Under A Silent Moon by Elizabeth Haynes
My Rating: 3/5 Stars
So I have to tell a personal story, and if you don’t like it, that’s just tough bananas and crackers. Sometimes it pays to wander around aimlessly in the middle of a mystery conference. You never know what wonderful solutions you might stumble upon. In this particular instance, I happened upon Elizabeth Haynes, and her newest novel UNDER A SILENT MOON. Of course, I had to bypass a slightly impaired individual first, who when I asked her, “What’s everybody in line for?” She promptly and without the slightest hint of a smirk or a smile responded, “A book signing.” Thank you, Captain Obvious. Here would have been the perfect opportunity to offer up any number of wisecracks, all of which slipped right on by me in my semi-agitated state.
But I walked around, burned off a bit of steam, and discovered a treasure trove when I made it all the way to the front of the line. I received one signed ARC courtesy of Elizabeth Haynes and one signed hardcover courtesy of Alafair Burke, so yeah, I’d say it was worth the trouble. I also conveyed to Ms. Haynes how much I enjoyed INTO THE DARKEST CORNER, and I didn’t even need to fib. That alone probably could have put Albany on the map for me, but there are other stories to tell. None of which have anything remotely to do with this novel, so I’ll save them for another round on the merry-go-round.
Unfortunately, though, my complete intoxication made her newest novel just an okay read for me. Sure, it was a police procedural; sure, Louisa Smith (or Lou for short) has a soft voice, a sweet body, and a good head above her breastbone; sure, there was more than one body deader than a skunk on the side of the road; sure, the pace moved along in a rather efficient manner once I dipped a bit more than my toes in the water; sure, there was more than one bout of suffocation sexcapades that really set my imagination afire; and sure, the women and men were all equal parts intriguing and mind-boggling. And there might have even been a free love department marathon, not that yours truly was complaining.

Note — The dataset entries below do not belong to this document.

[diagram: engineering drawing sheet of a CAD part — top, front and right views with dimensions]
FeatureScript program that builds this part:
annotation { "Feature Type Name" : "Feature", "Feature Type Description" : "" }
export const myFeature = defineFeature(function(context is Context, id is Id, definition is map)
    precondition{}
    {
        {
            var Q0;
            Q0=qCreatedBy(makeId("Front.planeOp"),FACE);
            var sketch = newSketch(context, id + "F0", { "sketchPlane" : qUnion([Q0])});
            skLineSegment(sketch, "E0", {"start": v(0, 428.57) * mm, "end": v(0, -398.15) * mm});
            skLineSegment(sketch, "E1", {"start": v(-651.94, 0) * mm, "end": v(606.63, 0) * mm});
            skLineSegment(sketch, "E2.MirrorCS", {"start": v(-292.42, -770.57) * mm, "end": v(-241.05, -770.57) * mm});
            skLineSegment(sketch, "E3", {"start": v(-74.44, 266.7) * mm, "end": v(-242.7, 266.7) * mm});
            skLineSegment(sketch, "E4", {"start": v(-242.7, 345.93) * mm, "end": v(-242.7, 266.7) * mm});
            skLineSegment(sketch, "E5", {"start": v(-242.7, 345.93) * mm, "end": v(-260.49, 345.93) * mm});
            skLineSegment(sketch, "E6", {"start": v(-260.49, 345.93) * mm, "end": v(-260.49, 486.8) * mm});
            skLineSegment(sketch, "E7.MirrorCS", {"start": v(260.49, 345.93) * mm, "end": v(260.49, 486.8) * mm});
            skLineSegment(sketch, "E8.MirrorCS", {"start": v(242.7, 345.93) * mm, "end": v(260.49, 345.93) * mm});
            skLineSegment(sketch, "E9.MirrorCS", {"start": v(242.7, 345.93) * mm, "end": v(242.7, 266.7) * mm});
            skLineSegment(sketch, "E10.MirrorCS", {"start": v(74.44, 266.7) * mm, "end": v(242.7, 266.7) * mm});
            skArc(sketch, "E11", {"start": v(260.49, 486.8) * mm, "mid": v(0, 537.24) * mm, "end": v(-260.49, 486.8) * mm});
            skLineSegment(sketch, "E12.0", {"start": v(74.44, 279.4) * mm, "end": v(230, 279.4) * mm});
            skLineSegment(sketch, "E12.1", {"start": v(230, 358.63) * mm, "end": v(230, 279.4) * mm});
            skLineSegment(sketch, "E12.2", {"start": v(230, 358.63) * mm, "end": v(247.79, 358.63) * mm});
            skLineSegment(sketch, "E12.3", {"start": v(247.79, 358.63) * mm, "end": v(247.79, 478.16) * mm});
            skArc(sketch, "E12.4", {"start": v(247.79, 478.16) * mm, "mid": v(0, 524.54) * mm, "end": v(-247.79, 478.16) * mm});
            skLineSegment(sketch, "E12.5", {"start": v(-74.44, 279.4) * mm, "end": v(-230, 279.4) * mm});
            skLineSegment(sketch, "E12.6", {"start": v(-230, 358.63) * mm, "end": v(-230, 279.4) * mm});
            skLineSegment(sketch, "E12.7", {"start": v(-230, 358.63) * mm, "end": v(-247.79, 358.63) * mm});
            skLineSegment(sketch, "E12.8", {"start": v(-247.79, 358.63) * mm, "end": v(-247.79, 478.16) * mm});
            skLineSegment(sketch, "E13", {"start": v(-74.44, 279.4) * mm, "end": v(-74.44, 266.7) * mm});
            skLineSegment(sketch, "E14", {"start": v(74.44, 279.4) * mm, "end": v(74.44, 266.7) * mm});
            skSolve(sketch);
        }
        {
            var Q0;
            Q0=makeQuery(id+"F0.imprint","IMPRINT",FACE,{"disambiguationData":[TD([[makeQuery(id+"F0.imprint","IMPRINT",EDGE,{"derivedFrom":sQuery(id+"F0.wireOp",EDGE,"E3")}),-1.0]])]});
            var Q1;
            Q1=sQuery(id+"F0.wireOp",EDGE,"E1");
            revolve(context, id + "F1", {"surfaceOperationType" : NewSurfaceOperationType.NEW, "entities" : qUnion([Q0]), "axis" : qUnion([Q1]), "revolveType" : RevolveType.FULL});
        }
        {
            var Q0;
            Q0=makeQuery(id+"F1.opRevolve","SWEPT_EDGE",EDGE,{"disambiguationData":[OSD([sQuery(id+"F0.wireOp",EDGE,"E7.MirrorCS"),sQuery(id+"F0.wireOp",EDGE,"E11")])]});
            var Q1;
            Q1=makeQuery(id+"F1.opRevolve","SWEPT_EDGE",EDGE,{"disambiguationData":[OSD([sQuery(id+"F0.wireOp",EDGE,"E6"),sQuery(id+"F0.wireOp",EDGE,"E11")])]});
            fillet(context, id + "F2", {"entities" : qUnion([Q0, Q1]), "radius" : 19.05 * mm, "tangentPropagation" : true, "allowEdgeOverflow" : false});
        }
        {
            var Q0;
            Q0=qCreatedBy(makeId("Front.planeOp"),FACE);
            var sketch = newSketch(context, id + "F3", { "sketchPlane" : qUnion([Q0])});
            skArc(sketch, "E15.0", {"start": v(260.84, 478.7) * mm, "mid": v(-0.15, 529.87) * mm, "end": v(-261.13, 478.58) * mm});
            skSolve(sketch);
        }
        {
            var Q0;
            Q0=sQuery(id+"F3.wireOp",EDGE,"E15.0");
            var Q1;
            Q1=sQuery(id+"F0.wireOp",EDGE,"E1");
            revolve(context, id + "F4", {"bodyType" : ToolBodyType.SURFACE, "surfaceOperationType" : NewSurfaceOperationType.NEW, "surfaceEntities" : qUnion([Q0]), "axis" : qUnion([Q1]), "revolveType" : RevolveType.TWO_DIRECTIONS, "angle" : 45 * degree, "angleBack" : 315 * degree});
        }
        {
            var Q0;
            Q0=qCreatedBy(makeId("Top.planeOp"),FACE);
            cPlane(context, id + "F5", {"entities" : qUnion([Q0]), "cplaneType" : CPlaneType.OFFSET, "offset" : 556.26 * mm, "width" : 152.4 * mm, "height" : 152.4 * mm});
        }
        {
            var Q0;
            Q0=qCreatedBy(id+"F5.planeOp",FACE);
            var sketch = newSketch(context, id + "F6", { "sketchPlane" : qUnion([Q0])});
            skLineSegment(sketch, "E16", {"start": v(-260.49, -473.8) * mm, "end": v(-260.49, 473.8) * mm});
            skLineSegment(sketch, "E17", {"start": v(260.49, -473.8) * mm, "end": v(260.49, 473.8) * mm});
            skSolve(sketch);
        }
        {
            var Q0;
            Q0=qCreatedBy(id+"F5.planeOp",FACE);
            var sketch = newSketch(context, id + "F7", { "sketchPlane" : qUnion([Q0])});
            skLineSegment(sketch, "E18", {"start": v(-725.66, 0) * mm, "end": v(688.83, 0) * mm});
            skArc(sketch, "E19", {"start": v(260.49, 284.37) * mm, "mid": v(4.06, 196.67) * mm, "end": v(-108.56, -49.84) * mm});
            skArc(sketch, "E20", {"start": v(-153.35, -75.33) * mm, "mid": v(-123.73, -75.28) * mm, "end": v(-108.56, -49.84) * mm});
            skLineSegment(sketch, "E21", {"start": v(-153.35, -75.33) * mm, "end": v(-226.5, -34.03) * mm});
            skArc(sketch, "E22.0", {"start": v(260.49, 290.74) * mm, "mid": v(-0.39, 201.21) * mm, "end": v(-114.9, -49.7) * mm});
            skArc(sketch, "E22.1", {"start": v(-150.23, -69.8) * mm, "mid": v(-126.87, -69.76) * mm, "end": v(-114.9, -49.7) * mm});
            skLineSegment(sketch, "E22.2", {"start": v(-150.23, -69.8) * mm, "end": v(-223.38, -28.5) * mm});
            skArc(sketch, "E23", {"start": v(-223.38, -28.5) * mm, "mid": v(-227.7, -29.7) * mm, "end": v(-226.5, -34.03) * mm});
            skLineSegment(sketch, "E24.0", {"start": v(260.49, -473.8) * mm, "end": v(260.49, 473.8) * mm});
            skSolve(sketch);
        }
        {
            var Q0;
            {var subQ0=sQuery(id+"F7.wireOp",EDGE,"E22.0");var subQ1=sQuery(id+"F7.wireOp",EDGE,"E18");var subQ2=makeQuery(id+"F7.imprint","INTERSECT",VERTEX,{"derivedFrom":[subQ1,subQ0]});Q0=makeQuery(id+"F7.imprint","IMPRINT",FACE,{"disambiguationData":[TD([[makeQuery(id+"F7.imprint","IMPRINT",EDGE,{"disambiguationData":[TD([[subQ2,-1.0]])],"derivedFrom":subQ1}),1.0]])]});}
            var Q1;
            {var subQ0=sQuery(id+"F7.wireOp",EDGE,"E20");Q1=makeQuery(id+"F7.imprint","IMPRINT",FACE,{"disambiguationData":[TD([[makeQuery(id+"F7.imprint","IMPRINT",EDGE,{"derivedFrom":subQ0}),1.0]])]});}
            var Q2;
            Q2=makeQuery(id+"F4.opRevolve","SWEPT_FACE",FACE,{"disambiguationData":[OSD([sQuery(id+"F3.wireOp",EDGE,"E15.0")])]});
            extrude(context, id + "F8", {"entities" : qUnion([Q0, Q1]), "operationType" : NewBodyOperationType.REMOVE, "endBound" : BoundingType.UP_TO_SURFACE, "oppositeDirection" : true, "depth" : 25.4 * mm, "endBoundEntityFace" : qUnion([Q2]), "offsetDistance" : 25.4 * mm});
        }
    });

But this novel didn’t make my toes curl, the way her debut novel did. I mean that was some serious shit, and this was merely minor shit. And I know I shouldn’t compare the two novels, and I know Ms. Haynes can write circles around plenty of writers and still have a few more spins left in the tank, and I know I probably would have enjoyed this novel had I not read her debut novel, but I can’t erase the image of that particular masterpiece from the equation, since it touched me on some deeper level, and nearly caused me to forget who I was for about six hours. While this tale just was strictly a wee bit of entertainment.
Oh, and I’d be a bit remiss, if I didn’t mention the situation near the end of this story, so cover your eyes and ears, if you’d prefer not to see how your eggs are cooked. *BEGIN SPOILER* (view spoiler)Suzanne Martin was a perfectly excellent villain, and might have been a bit too smart for her own good. But, seriously, you’re going to spout off the entire story of how you killed Polly Leuchars to Andrew Hamilton. I don’t care if he’s a fuckwit of an investigator, and you’re going to turn around and drug his ass later, and even if he was a rather entertaining shag for a few hours. *END SPOILER*
Otherwise, I’d say we’re doing just fine here. Just not fine enough for my heightened expectations.
I received this ARC for free at Bouchercon.